The brilliance of the Nazi Party lay not only in how to eliminate political rivals but also in how to make the public believe that political rivals deserved to be eliminated. They were in no hurry to deal a fatal blow but dismantled the opposition forces step by step—first smearing and stigmatizing them, and then using the hand of the judiciary to “justly” send them to the trial stand. Would the public believe it? Of course, because public opinion had already been modulated to the right temperature, allowing fear and hatred to slowly seep into the blood, eventually forming a kind of unspeakable tacit understanding: “They deserve to die.”

Now, is such a play being staged again?

The media landscape in Taiwan has long since become a kind of political ecosystem. What the news stations broadcast in rotation is not information, but emotion. Before an opposition politician has even been prosecuted, the media has already overwhelmed thousands of households with his charges; an investigation is not yet conclusive, but it has already been packaged as “ironclad evidence.” Isn’t this a modern version of the famous quote by the Nazi propaganda minister Joseph Goebbels?—“A lie told a thousand times becomes the truth.”

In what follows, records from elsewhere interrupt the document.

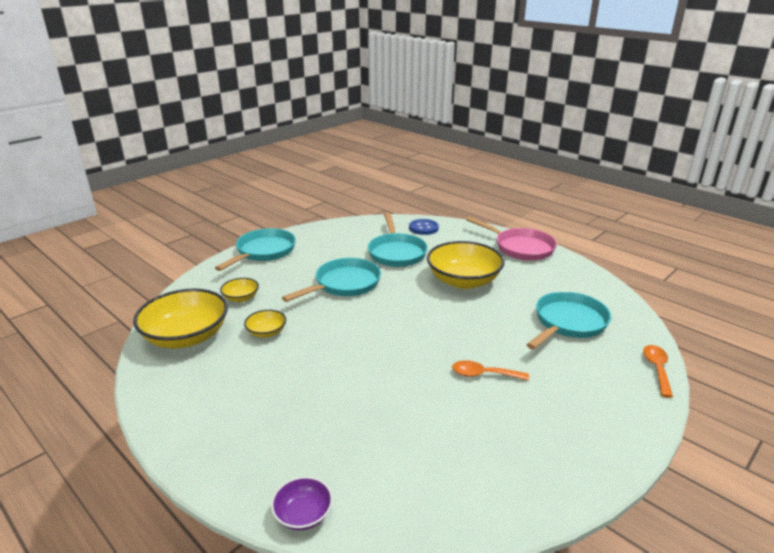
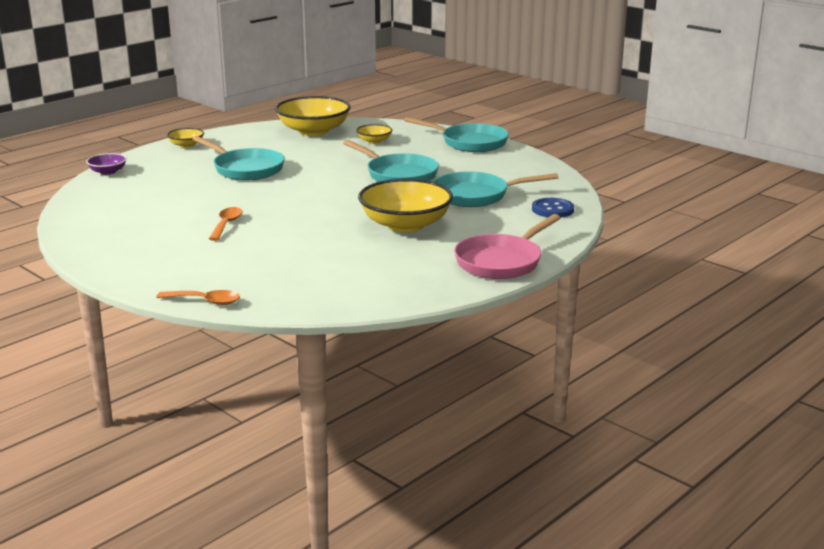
camera: 90 degrees right, 5 degrees down
(266, 332) = (314, 152): yellow bowl -> yellow bowl (186, 145)
(568, 323) = (304, 269): turquoise pan -> turquoise pan (245, 169)

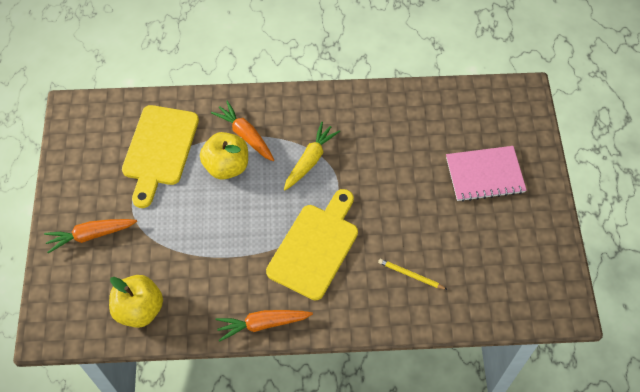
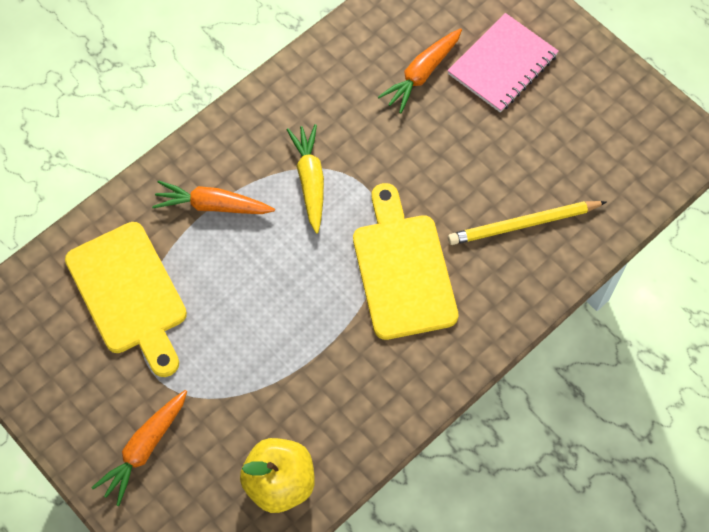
camera: 40 degrees left, 5 degrees up
(226, 166) = (225, 255): yellow apple -> none
(263, 324) = (424, 392): orange carrot -> orange carrot (422, 74)
(411, 275) = (524, 224): yellow pencil -> yellow pencil, size x1.71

Then, cracks in society appear.

🔪 The Chilling Effect and the Creep of Totalitarianism

People start to stop discussing policy and instead discuss who is the “enemy of the state.” Those who do not support the ruling party are “collaborators of the CCP”; this label is simply and crudely attached, allowing for no explanation. The Nazi Party did the same back then, labeling Jews and Communists as “the cancer of Germany,” so the anger and fear in every street and alley were transformed into silent support for dissenters.

There is no Gestapo on the streets of Taiwan, but when the judiciary begins to act selectively, and when the media and the government work together seamlessly to construct the image of the “enemy,” are we really that far from the shadows of history?

Totalitarianism does not arrive overnight. It takes shape slowly as society no longer doubts the “legitimacy” of suppression. Today, an opposition legislator is searched, tomorrow a media outlet that is not “patriotic” enough is shut down, and the day after? Perhaps it will be the turn of a writer or scholar who speaks at an inopportune time, or even just a common citizen who says the wrong thing.

We should not wait for the midnight knock on the door to suddenly realize that freedom is gone.

The trajectory of history is right there, clearly telling us that when:

  • The judiciary is no longer a fair scale but becomes the knife of the regime;
  • The media is no longer the eye of supervision but becomes the mouthpiece of the ruler;
  • Political rivals are no longer political rivals, but prey

Then, the twilight of democracy has quietly arrived.

The wind is still blowing. This is a wind we can all feel. Only in this chill, how many people are still willing to believe that the warm dawn is not for granted? And is it still in time for us to choose not to become a reprint of this historical tragedy?

The answer depends on every person who has not yet remained silent.